Regulation Blackout Trading Restriction (BTR): This is a regulation issued by the SEC that prohibits executive officers and directors of a listed company from trading any company equity securities during any pension plan blackout period. A pension plan blackout period is a period of more than three consecutive business days when at least 50% of the plan participants are unable to direct or diversify their investments in company securities. The relatives of executive officers and directors of listed companies may not trade any company equity securities on their behalf or indirectly during such periods, unless an exception applies.
Model Code: This is a code of conduct issued by the NYSE American that provides guidance and best practices for listed companies and their directors, officers, employees, and affiliates regarding the disclosure and trading of company securities.
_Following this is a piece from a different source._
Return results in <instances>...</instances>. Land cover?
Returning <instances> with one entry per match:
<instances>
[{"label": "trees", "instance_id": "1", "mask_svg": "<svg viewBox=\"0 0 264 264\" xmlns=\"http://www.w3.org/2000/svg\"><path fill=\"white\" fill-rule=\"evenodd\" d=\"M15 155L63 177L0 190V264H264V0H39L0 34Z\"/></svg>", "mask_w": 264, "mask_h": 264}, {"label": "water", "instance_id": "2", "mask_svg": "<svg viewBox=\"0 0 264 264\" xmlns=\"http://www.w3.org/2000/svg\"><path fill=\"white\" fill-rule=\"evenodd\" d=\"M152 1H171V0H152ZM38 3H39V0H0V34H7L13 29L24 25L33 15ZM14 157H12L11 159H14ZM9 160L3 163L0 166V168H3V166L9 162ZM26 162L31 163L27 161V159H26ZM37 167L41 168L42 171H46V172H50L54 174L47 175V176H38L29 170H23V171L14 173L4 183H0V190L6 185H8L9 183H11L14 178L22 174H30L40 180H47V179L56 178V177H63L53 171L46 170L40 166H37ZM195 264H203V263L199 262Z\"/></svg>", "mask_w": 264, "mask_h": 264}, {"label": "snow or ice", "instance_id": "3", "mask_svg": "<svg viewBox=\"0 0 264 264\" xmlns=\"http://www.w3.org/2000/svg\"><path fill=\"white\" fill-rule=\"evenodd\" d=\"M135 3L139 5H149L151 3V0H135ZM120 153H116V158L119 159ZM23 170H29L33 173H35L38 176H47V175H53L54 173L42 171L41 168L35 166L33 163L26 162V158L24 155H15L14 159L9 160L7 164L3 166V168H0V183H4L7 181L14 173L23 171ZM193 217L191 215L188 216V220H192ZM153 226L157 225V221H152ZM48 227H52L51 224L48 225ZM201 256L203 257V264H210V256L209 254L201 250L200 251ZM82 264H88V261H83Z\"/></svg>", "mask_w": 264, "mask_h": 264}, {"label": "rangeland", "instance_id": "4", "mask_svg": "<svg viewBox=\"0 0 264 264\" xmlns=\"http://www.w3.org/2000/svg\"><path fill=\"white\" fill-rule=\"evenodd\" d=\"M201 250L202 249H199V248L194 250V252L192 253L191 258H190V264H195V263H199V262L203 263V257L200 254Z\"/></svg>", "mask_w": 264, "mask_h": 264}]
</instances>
The Model Code requires listed companies to adopt and enforce their own insider trading policies and procedures, and to educate and monitor their insiders and their relatives. The Model Code also recommends that listed companies impose trading windows, pre-clearance procedures, and blackout periods for their insiders and their relatives.
Market abuse rules: These are rules issued by various regulators and exchanges that aim to prevent and detect market manipulation, insider dealing, and other abusive practices that may harm the integrity and efficiency of the market. The relatives of shareholders and executives of listed companies may be subject to the market abuse rules of the jurisdictions and markets where they trade, and may be required to report and disclose their transactions, holdings, and interests in the securities of the company or any other company that is related to the information they possess.
These are some of the stock trading restrictions for the relatives of shareholders and executives of listed companies, but they are not the only ones. The relatives of shareholders and executives of listed companies should also consult their own legal and financial advisers, as well as the company’s policies and procedures, before engaging in any stock trading activities.